3. The dynamic rod of claim 2 including more than one side spring arranged to encompass the first end of the second rod portion.

4. The dynamic rod of claim 1 wherein the at least one side spring is cantilevered to the first rod portion; the at least one side spring having a fixed end and a free end with the fixed end being proximate the first end of the first rod portion relative to the free end.

5. The dynamic rod of claim 4, the first rod portion having a second end and wherein the at least one side spring extends from the fixed end to the free end in a direction towards the second end.

6. The dynamic rod of claim 4 wherein each side spring includes an abutment that protrudes toward the second rod portion.

7. The dynamic rod of claim 1 wherein the first and second rod portions are connected to each other at the first and second engaging portions such that the second engaging portion is at least partially inside the first engaging portion.

8. The dynamic rod claim 7 wherein the first and second engaging portions are configured to limit torsion of the first rod portion relative to the second rod portion.

9. The dynamic rod of claim 7 wherein the first bias element is shaped to substantially fill the void between the first engaging portion and the second engaging portion.

10. The dynamic rod of claim 1 wherein the first and second rod portions are configured such that the first bias element exerts a force to return the rod to a normal position when the first rod portion is extended relative to the second rod portion.

11. The dynamic rod of claim 1 wherein the second rod portion further includes a collar and the first bias element is located between the collar and retainer.

12. A method for dynamically stabilizing a patient's spine comprising the steps of: connecting a first vertebral body and an adjacent second vertebral body with at least one dynamic link element;implanting at least one dynamic link element comprised of two portions joined together;stabilizing the first vertebral body with respect to the second vertebral body with said at least one dynamic link element having a netural position that is extendable when the patient's spine is flexed forward and does not contract in length from the neutral position when patient's spine is extended backward.

13. The method of claim 12 further including the step of fusing a third vertebral body of a patient's spine to the second vertebral body; the third vertebral body being adjacent to the second vertebral body.

14. The method of claim 12 further including the step of providing a dynamic link element having a first spring configured to contract the dynamic link element when extended beyond the neutral position.

15. The method of claim 14 further including the step of providing a dynamic link element having a second spring configured to return deflection of one portion with respect to the other portion.
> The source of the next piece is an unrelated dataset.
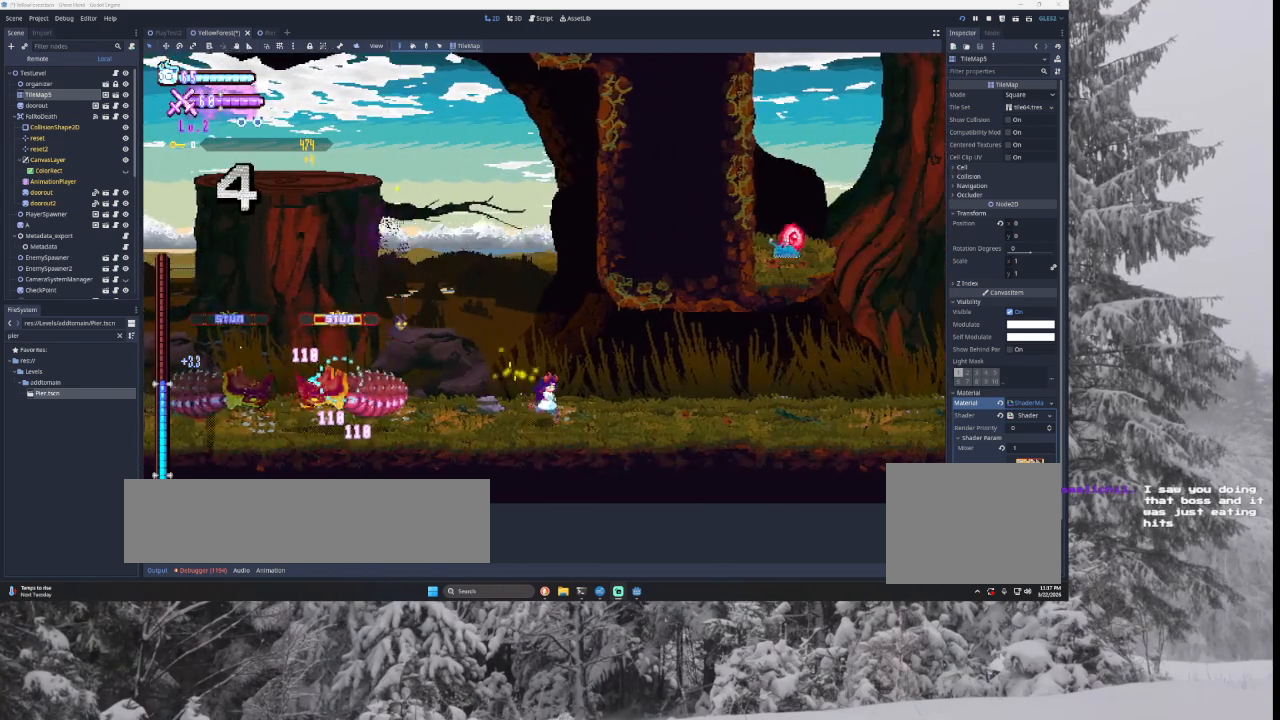
{"buttons": [], "left_stick": "right", "right_stick": "center", "events": []}
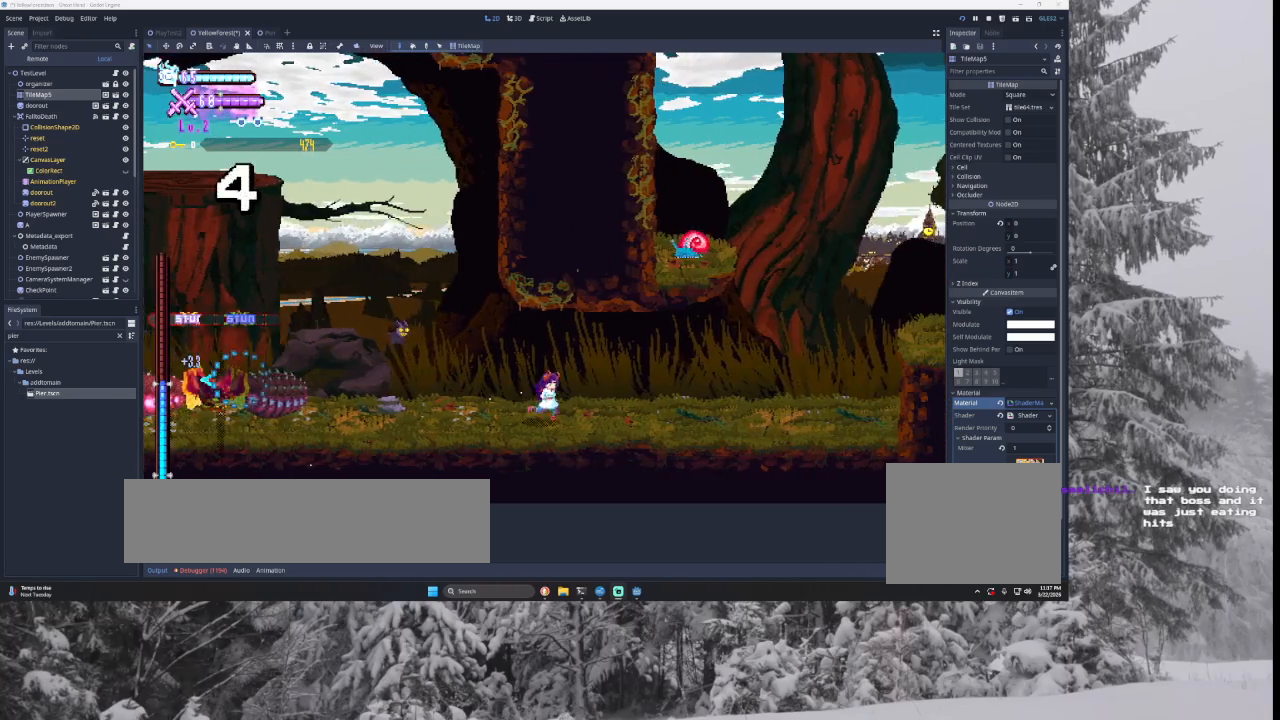
{"buttons": [], "left_stick": "right", "right_stick": "center", "events": []}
16. A dynamic rod comprising: a first rod portion;a second rod portion connected to the first rod portion such that at least part of the second rod portion is nested inside at least part of the first rod portion; said second rod portion and first rod portion defining a neutral longitudinal axis; the second rod portion being deflectable from the neutral longitudinal axis relative to the first rod portion;at least one bias element formed in the at least part of the first rod portion nesting the second rod portion; the bias element comprising a free end and a fixed end; the bias element configured to bias a deflection from the longitudinal axis of the second rod portion relative to the first rod portion; said bias being in the direction toward the neutral longitudinal axis.

17. The dynamic rod of claim 16 wherein the at least part of the first rod portion nesting the second rod portion encompasses the at least part of the second rod portion.

18. The dynamic rod of claim 17 wherein at least three bias elements are formed in the at least part of the first rod portion nesting the second rod portion and arranged around the at least part of the second rod portion nested inside the first rod portion.

19. The dynamic rod of claim 17 wherein the at least part of the first rod portion nesting the second rod portion has a sidewall and the at least one bias element is defined in the sidewall.

20. The dynamic rod of claim 16 wherein the at least one bias element is cantilevered to the first rod portion at the fixed end.